I'm stating the obvious but you're going to be using a long exposure. So you need a tripod, as much as I loath tripods, they are useful in this case. Any slight movement will result in a blurry photo so a tripod will keep your camera steady.
BULB Mode & Shutter Release Cable
You need to set the shutter speed to Bulb mode. This will capture a firework trailing and or bursting in the sky. This is what you're going to be using the long exposure for! It's really tricky though, to learn where a firework is going to explode and where to point your camera. Using BULB mode will get around this problem. It will hold the shutter open for as long as your finger is pressed down on the button - or in this case, your remote shutter release cable thingy. You'll likely need that, it reduces the need to touch the camera - less blur. So, press down when the firework goes up and release when it explodes in the sky. If you can double expose or lock the shutter open and cover the lens with an object, you can get some neat effects and multiple bursts in the shot from successive fireworks. Be careful, fireworks are bright and can quickly overdevelop areas or all of your shot.

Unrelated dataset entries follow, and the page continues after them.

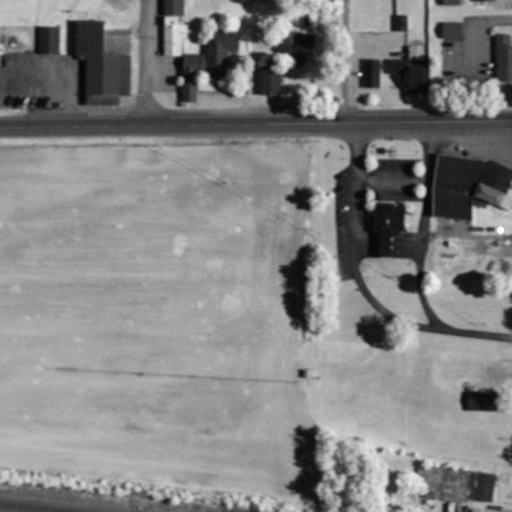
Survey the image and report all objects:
building: (485, 1)
building: (451, 2)
building: (173, 27)
building: (452, 30)
building: (49, 40)
building: (303, 52)
building: (504, 58)
road: (346, 60)
road: (145, 61)
building: (209, 62)
building: (101, 64)
building: (371, 73)
building: (413, 74)
building: (270, 81)
road: (256, 121)
road: (424, 184)
building: (469, 185)
building: (387, 225)
road: (353, 251)
road: (419, 260)
road: (474, 337)
building: (482, 400)
building: (456, 484)
railway: (33, 508)
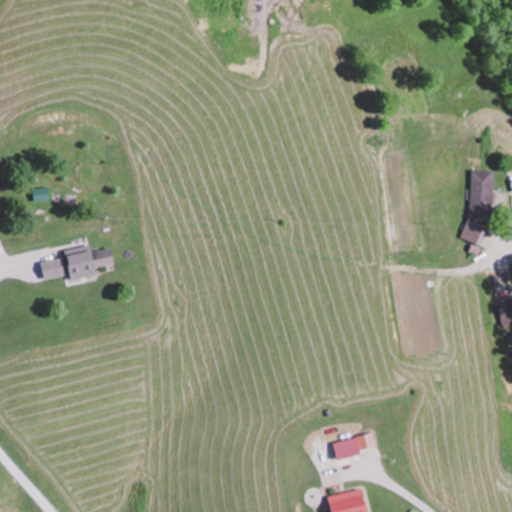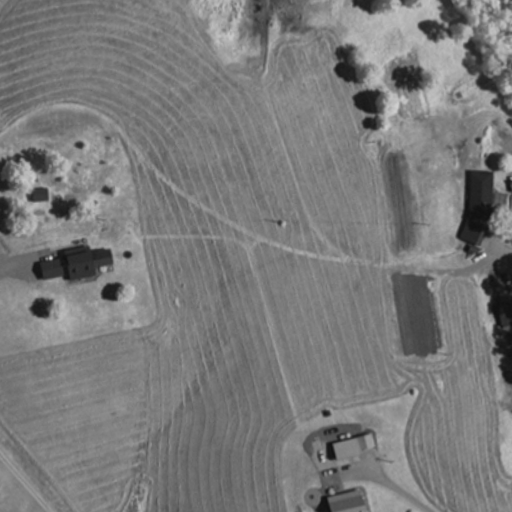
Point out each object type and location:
road: (495, 108)
building: (483, 193)
building: (46, 194)
building: (475, 232)
building: (84, 263)
road: (23, 482)
building: (352, 501)
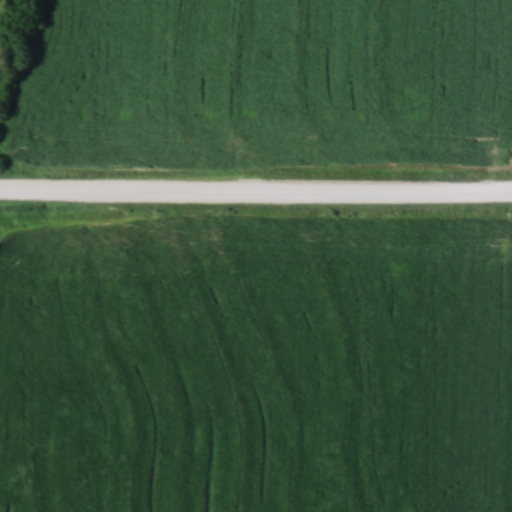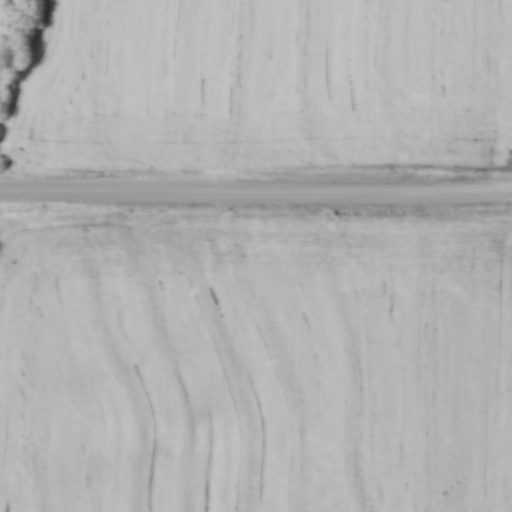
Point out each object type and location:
road: (256, 196)
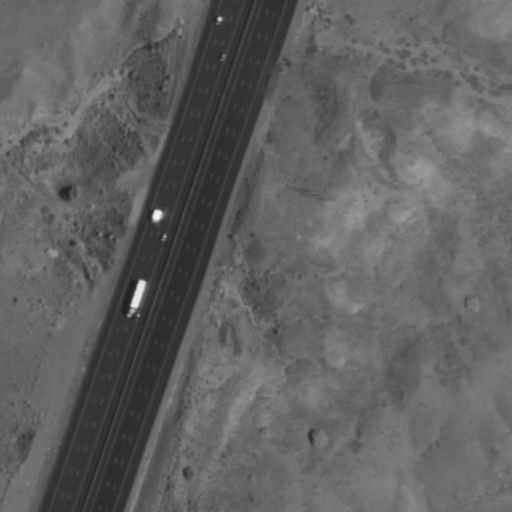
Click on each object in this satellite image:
road: (133, 255)
road: (199, 256)
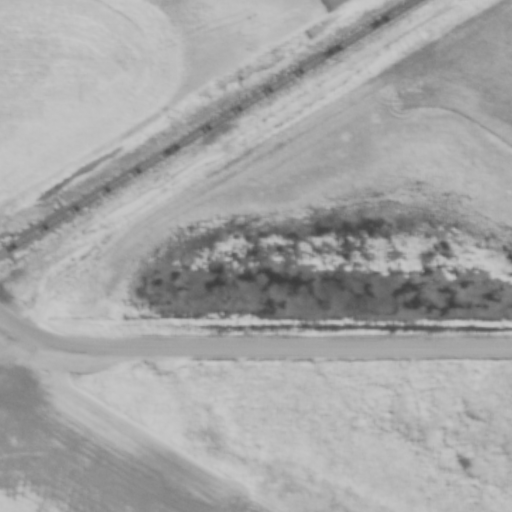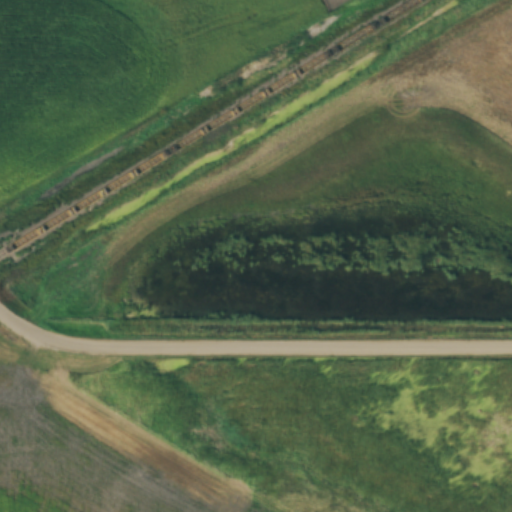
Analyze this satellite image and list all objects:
railway: (210, 127)
road: (250, 345)
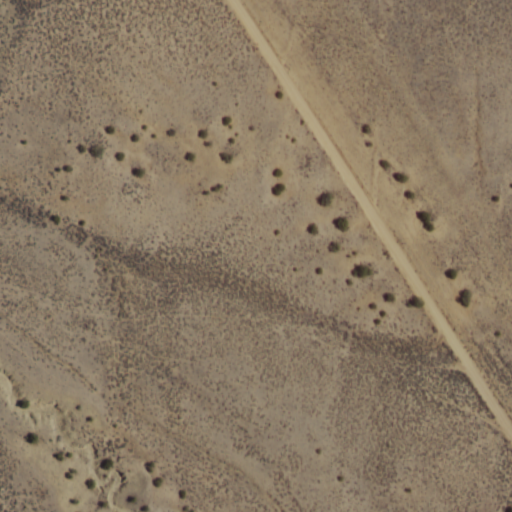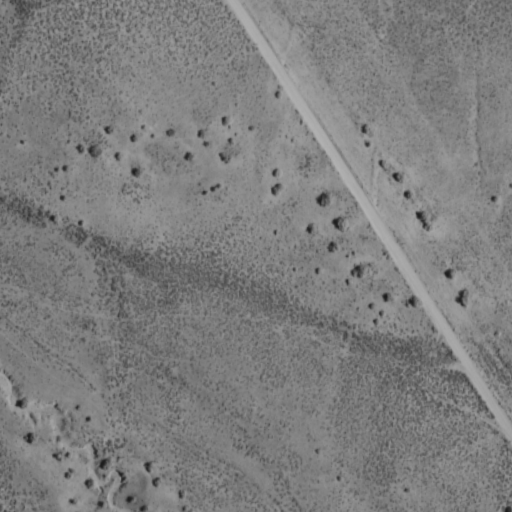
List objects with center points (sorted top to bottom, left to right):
road: (373, 218)
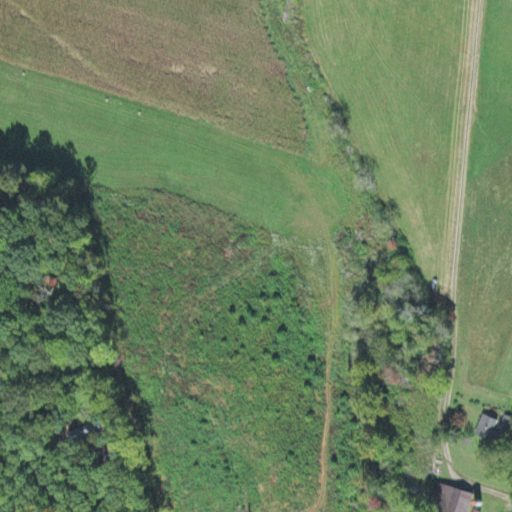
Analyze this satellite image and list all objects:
building: (507, 427)
building: (487, 429)
building: (452, 500)
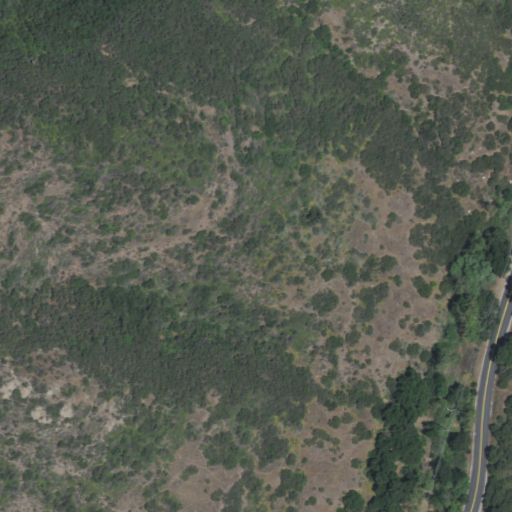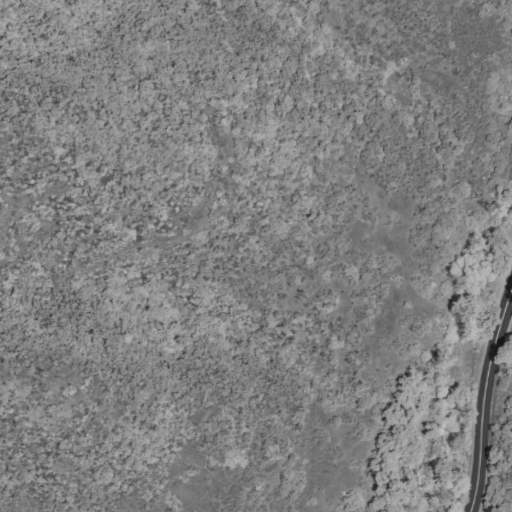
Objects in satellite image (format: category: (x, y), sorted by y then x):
road: (482, 397)
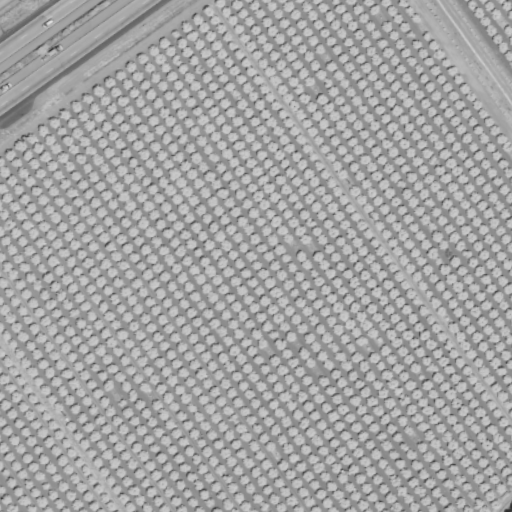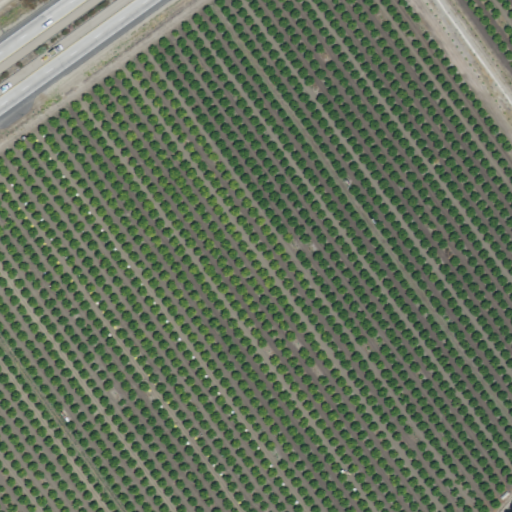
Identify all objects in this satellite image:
road: (41, 29)
road: (76, 55)
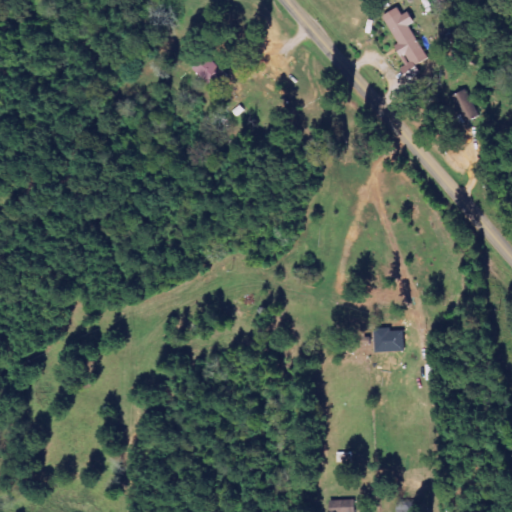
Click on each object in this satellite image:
building: (404, 35)
building: (210, 72)
building: (466, 106)
road: (398, 129)
road: (313, 254)
building: (390, 339)
road: (452, 472)
road: (379, 475)
building: (342, 506)
building: (406, 506)
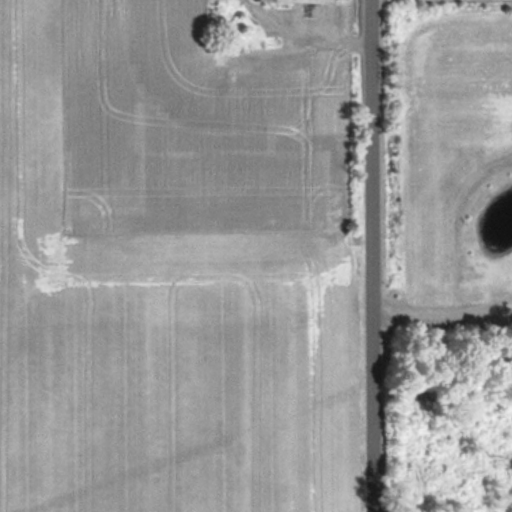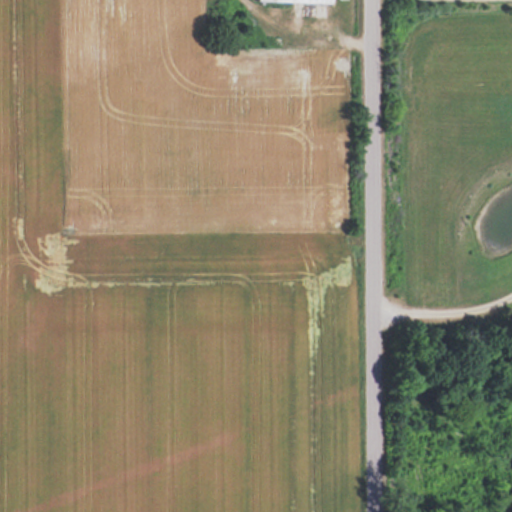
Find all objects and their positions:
building: (302, 0)
road: (375, 255)
road: (446, 309)
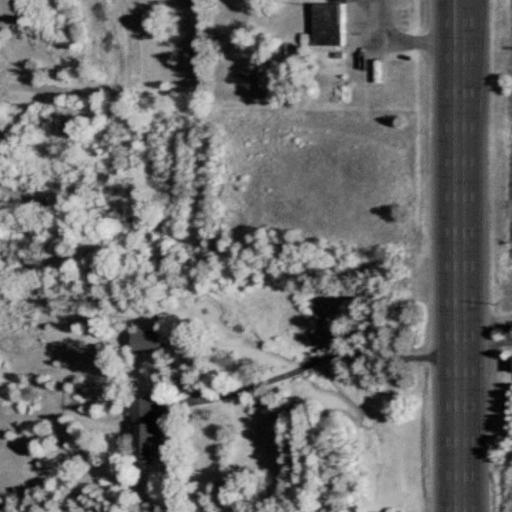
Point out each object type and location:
building: (327, 25)
road: (409, 38)
building: (393, 67)
building: (396, 86)
building: (398, 102)
park: (496, 138)
road: (462, 256)
building: (147, 340)
road: (323, 355)
building: (510, 364)
building: (147, 431)
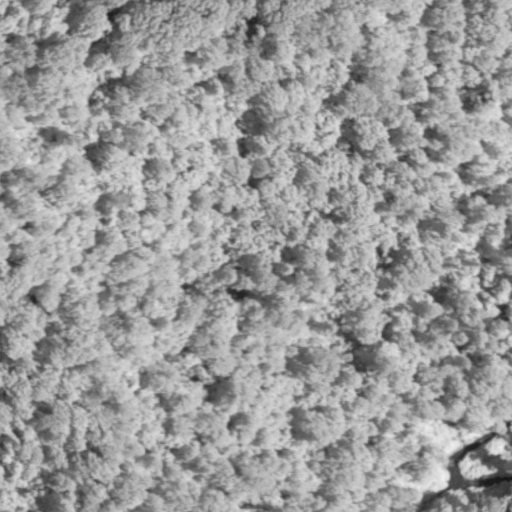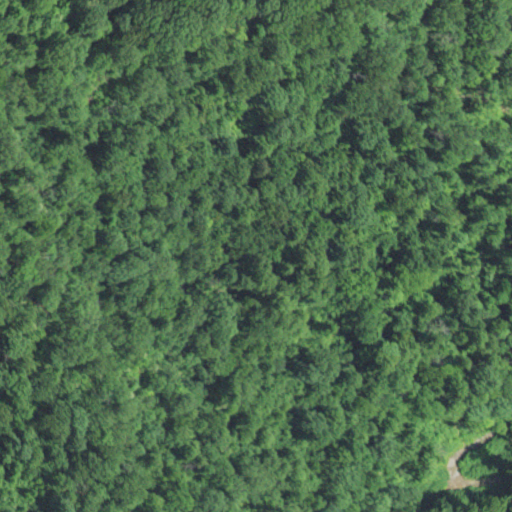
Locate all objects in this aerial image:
road: (435, 420)
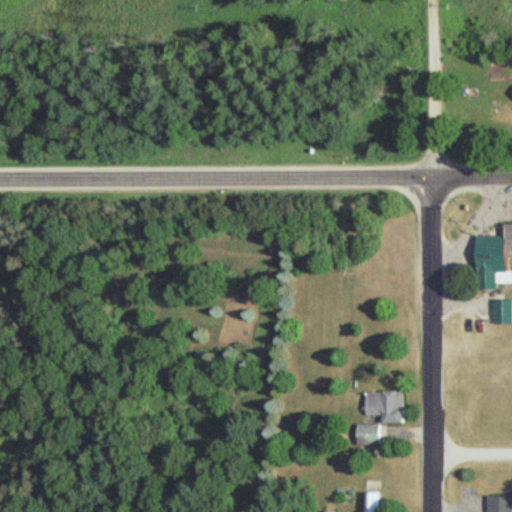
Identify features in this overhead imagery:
road: (256, 178)
road: (431, 255)
building: (503, 312)
building: (386, 407)
building: (369, 435)
road: (471, 454)
building: (498, 500)
building: (371, 501)
building: (500, 503)
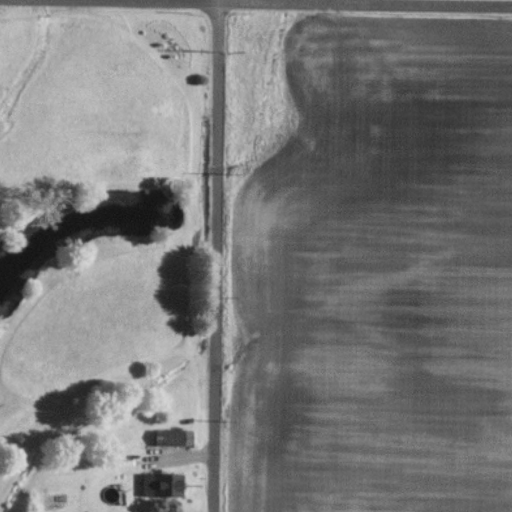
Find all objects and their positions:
road: (286, 2)
road: (210, 255)
building: (173, 436)
building: (157, 482)
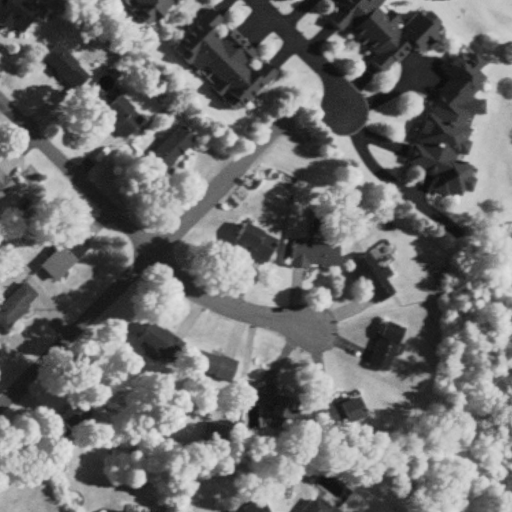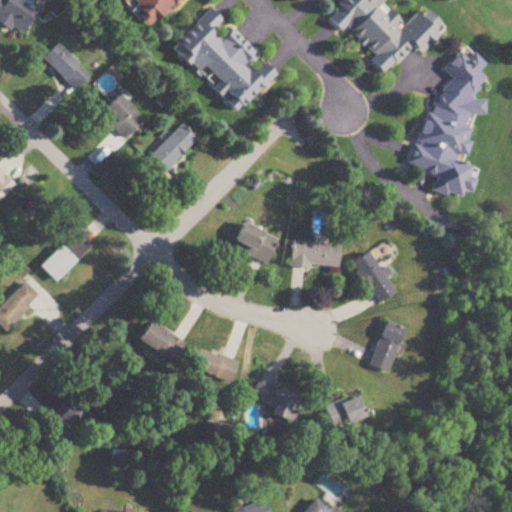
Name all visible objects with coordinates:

Firework displays are bright - despite it being nighttime. Therefore a large aperture may cause overexposure in your photograph. Small apertures will control the brightness and bring out the best in your colours. There's not set rule but using an Aperture of around F8 if far away and F16 if nearer will suffice. Remember when you change Aperture, focal length changes too!
Keep your ISO low - around about 100 more or less, should keep it low enough to reduce the grain and give you a cleaner image.
You can zoom in, zoom out, shoot landscape or portrait - whatever - when it comes to fireworks. So get creative and learn what's best for you so that you can achieve the best results possible! Close-ups are good and can be amazing, but you'll also want to take some wider shots of surrounding elements to help frame the image and give it perspective.
You'll kick yourself if you get home and realise that every shot you took has completely failed. Really. I've done it before. Check your results. Make sure you aren't flopping on every shot. Remember, you'll have some duds, that's why we take so many shots!
Even though it is normally really dark anywhere you may be shooting fireworks, if you can, still use a lens hood to keep the risk light from the areas around you to a minimum.